Im eigenen Shop gibt es keine Plattformvorgaben. Das klingt nach einem Vorteil und ist in der Praxis oft das Gegenteil: Auf Amazon zwingt die feste Struktur zu Entscheidungen. In Shopify kann jeder Block überall stehen – und deshalb steht er meistens dort, wo das Theme ihn vorgesehen hat.
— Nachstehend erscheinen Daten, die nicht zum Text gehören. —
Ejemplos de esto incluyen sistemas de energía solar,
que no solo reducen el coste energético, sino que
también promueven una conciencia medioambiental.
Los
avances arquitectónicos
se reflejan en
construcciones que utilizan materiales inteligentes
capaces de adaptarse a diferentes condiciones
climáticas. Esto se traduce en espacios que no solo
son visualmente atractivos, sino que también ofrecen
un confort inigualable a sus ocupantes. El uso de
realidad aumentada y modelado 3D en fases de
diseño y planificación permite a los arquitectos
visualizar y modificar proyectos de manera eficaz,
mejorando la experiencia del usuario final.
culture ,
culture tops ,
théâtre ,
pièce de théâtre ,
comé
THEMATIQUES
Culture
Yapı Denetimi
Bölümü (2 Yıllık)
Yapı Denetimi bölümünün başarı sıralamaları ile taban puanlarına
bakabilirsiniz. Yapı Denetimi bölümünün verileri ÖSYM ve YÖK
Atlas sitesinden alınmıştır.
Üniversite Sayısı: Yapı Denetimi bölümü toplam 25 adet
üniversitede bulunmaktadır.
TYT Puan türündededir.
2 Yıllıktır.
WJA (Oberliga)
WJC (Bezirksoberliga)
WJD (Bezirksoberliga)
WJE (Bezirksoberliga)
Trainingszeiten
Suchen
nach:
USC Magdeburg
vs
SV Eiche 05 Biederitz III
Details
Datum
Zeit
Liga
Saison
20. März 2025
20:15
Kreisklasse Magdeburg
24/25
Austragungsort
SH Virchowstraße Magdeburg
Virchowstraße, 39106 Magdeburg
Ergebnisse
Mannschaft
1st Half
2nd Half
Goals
Die Reihenfolge ist die eigentliche Arbeit
Eine Produktseite wird nicht gelesen, sie wird abgetastet. Die Reihenfolge der Blöcke entscheidet deshalb stärker über das Ergebnis als die Gestaltung der einzelnen Blöcke. Eine Struktur, die sich über viele Kategorien hinweg bewährt:
- Galerie und Kaufbereich: Bild, Titel, Preis, Varianten, Button – ohne Umweg.
- Kernnutzen: ein kurzer Block, der die wichtigste Aussage trägt, direkt unter dem Kaufbereich.
- Das entscheidende Detail: das Argument, das dieses Produkt von der naheliegenden Alternative unterscheidet.
- Einwandbehandlung: Passform, Maße, Material, Kompatibilität – das, was sonst im Support landet.
- Spezifikation: vollständige Daten in strukturierter Form, nicht als Fließtext.
- FAQ: die tatsächlich gestellten Fragen, im Wortlaut der Kundschaft.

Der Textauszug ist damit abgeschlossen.